EXERCISE DESCRIPTION: Extract every one of the lines below word for word, and omit the pictures from your answer.
# # # # # # #
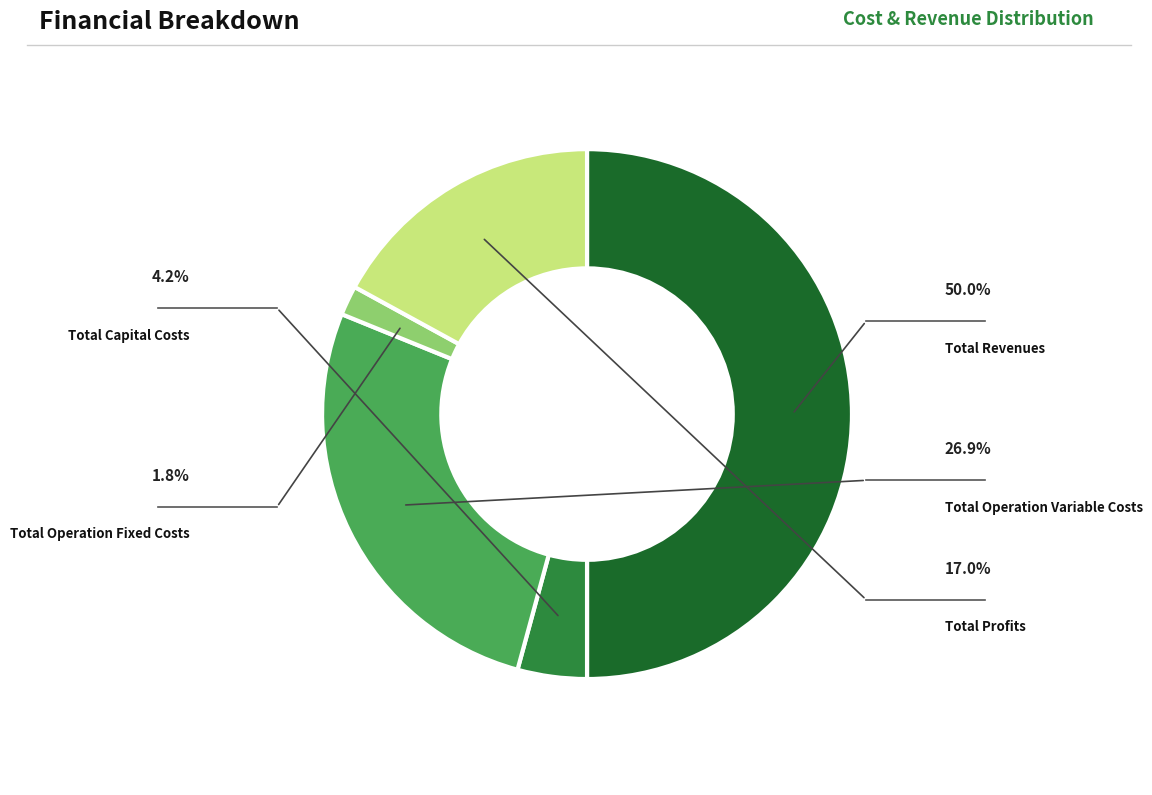

How many slices are in this pie chart?

5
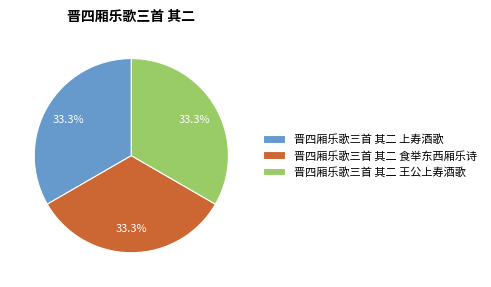

What is the ratio of the value at 晋四厢乐歌三首 其二 食举东西厢乐诗 to the value at 晋四厢乐歌三首 其二 王公上寿酒歌?

1.0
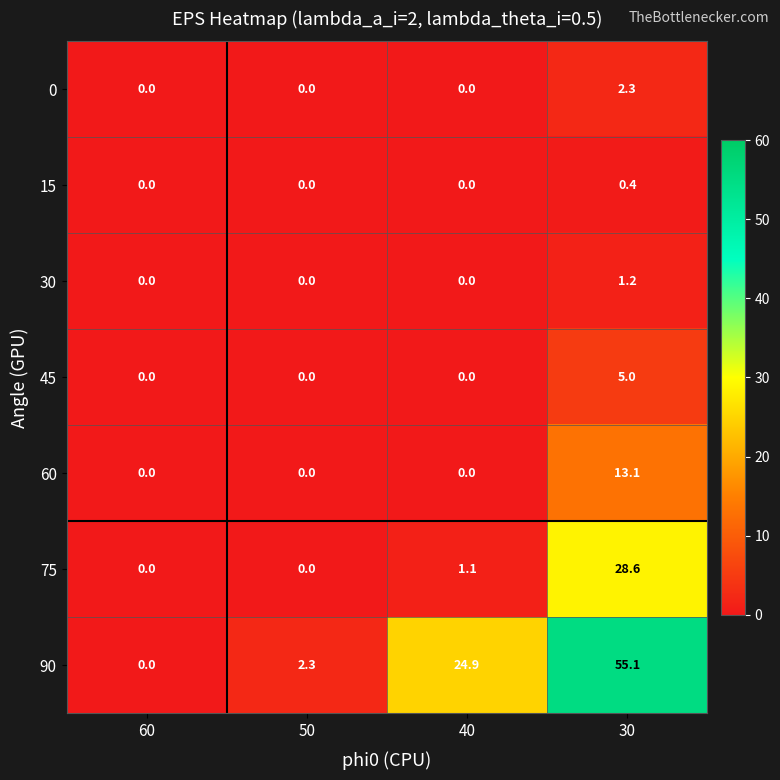

What is the maximum value for 75?

28.6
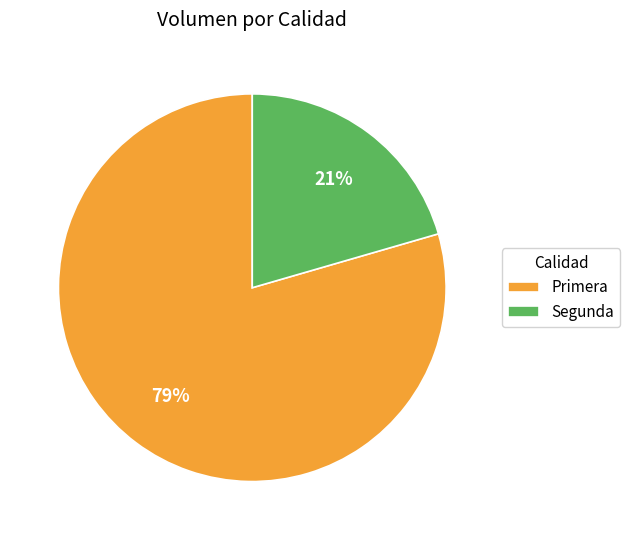

Count the number of slices in the pie.

2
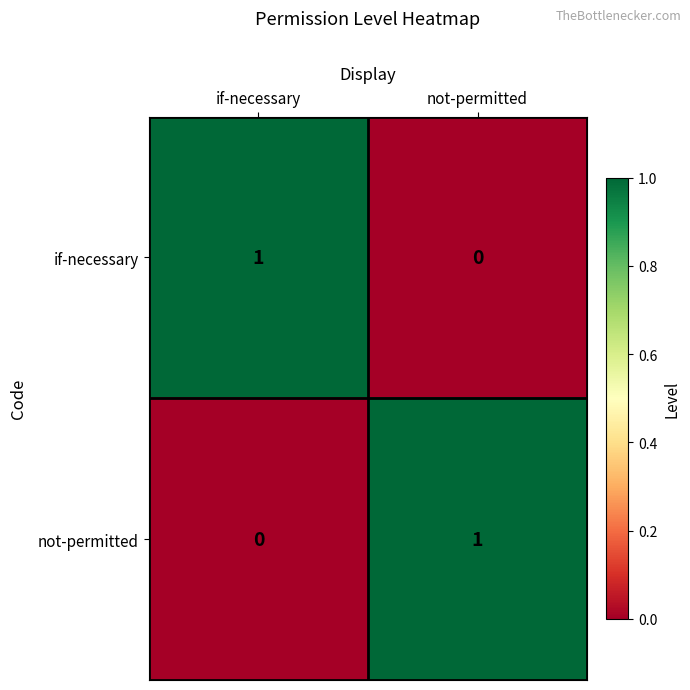

What is the total value across all series at if-necessary?

1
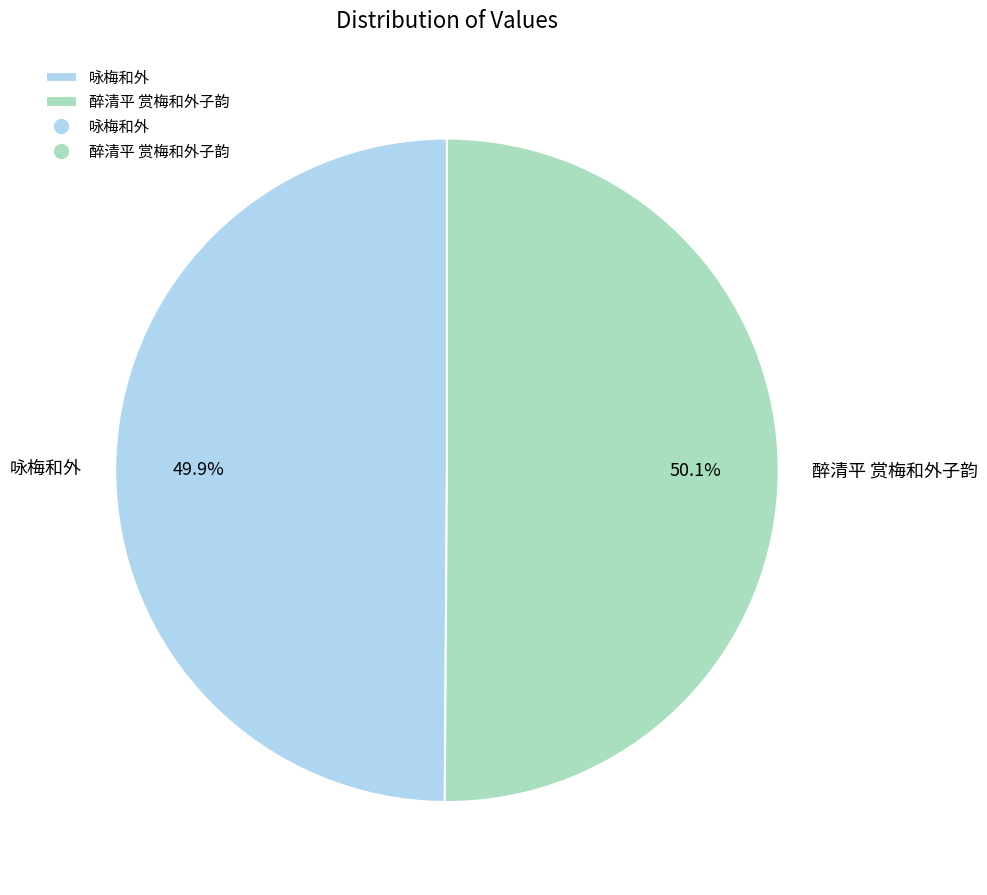

What portion of the pie excludes 咏梅和外?

50.1%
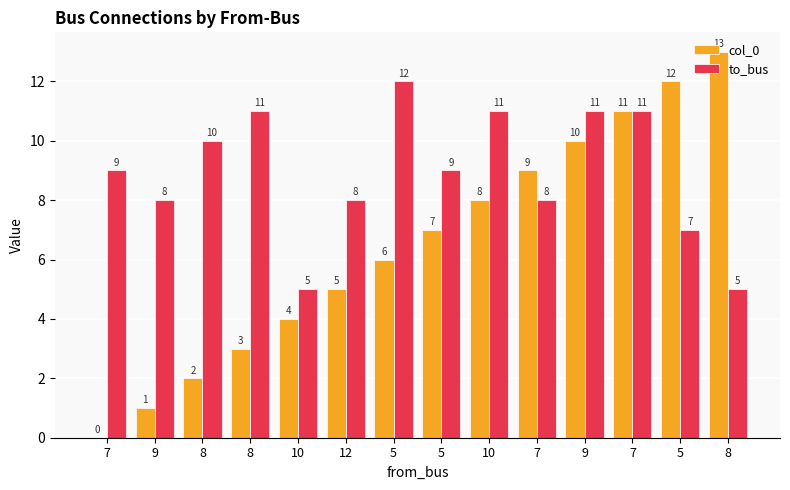

What is the average value of the col_0 series?

6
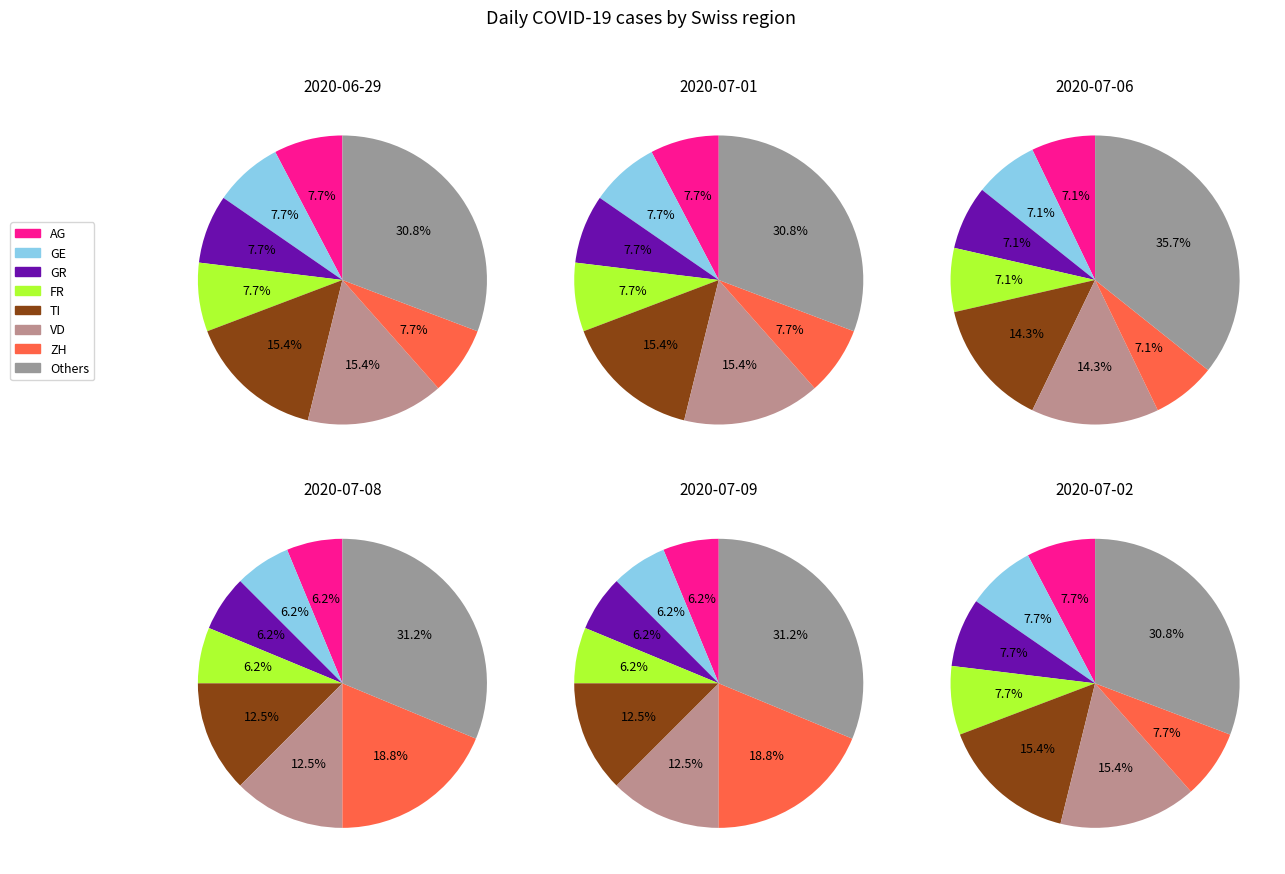

Combined, do VS and AG account for over 50%?

No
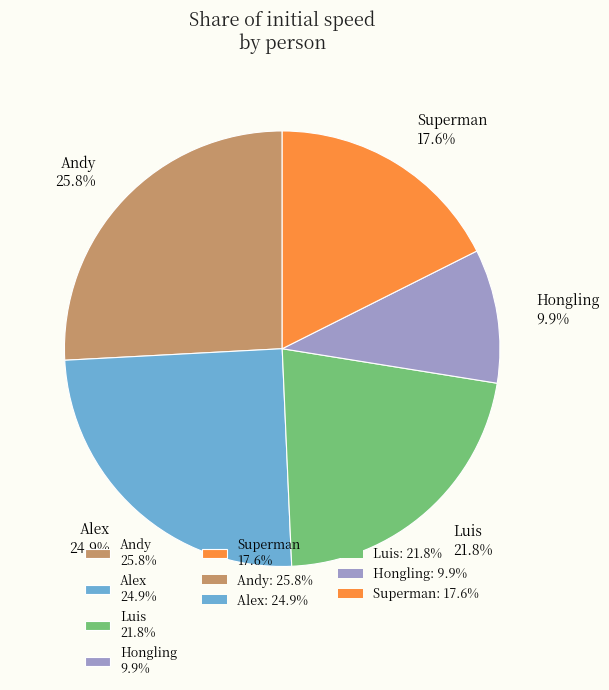

How many slices are in this pie chart?

5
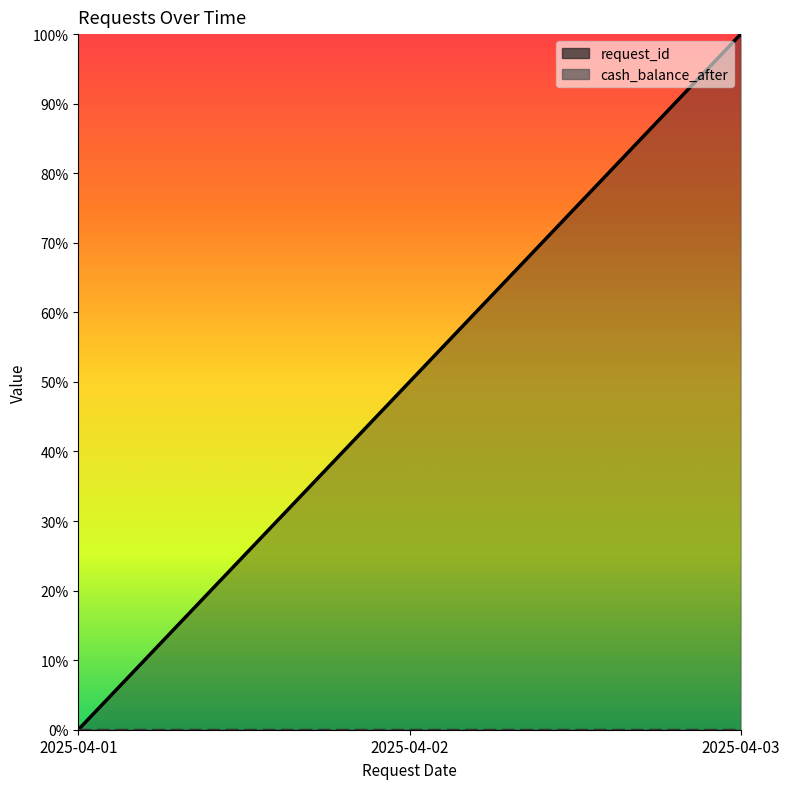

Reading left to right, transcribe all the data shown in this chart.

0.0	0.5	1.0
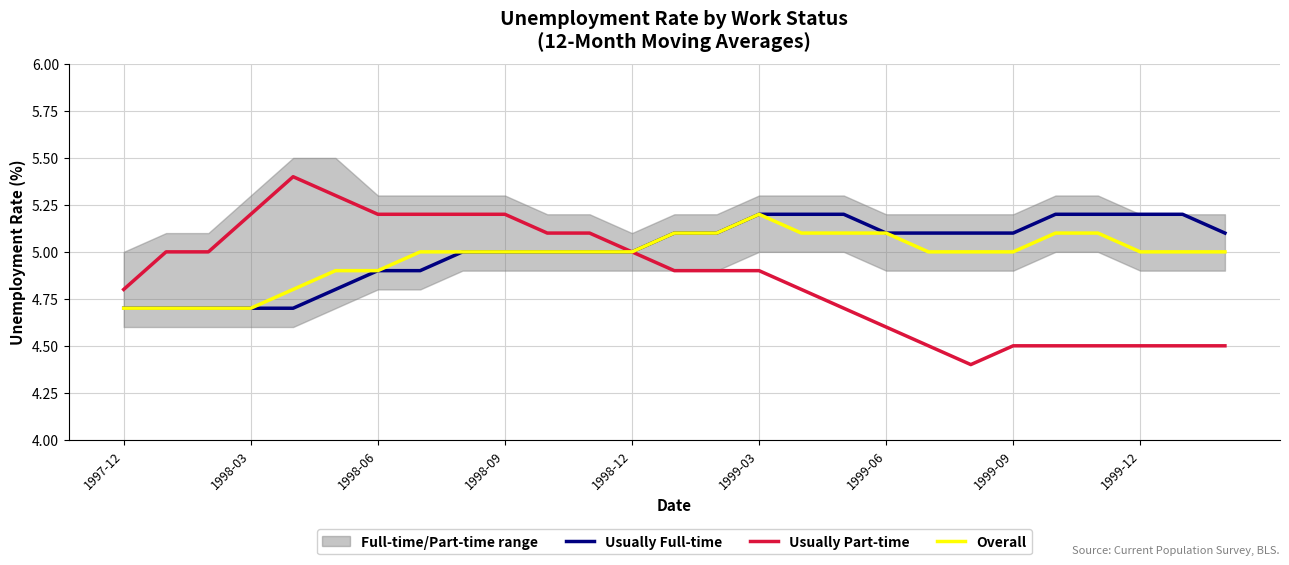

Is this an area chart (filled region under the line)?

No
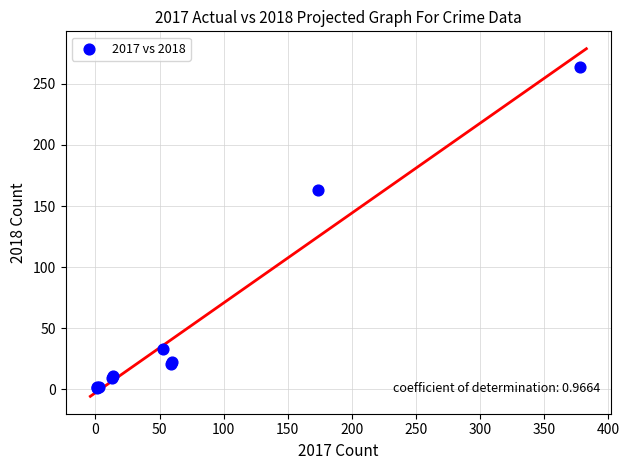

What Y value in the scatter plot is closest to 132?

163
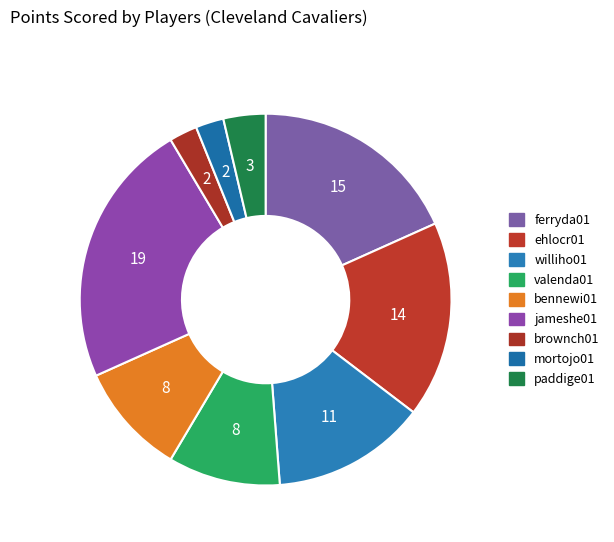

Does paddige01 represent more than half of the total?

No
# # # # # # #
EXERCISE RESPONSE:
How many slices are in this pie chart?

5

What is the ratio of the value at 晋四厢乐歌三首 其二 食举东西厢乐诗 to the value at 晋四厢乐歌三首 其二 王公上寿酒歌?

1.0

What is the maximum value for 75?

28.6

Count the number of slices in the pie.

2

What is the total value across all series at if-necessary?

1

What portion of the pie excludes 咏梅和外?

50.1%

What is the average value of the col_0 series?

6

Combined, do VS and AG account for over 50%?

No

How many slices are in this pie chart?

5

Reading left to right, transcribe all the data shown in this chart.

0.0	0.5	1.0

Is this an area chart (filled region under the line)?

No

What Y value in the scatter plot is closest to 132?

163

Does paddige01 represent more than half of the total?

No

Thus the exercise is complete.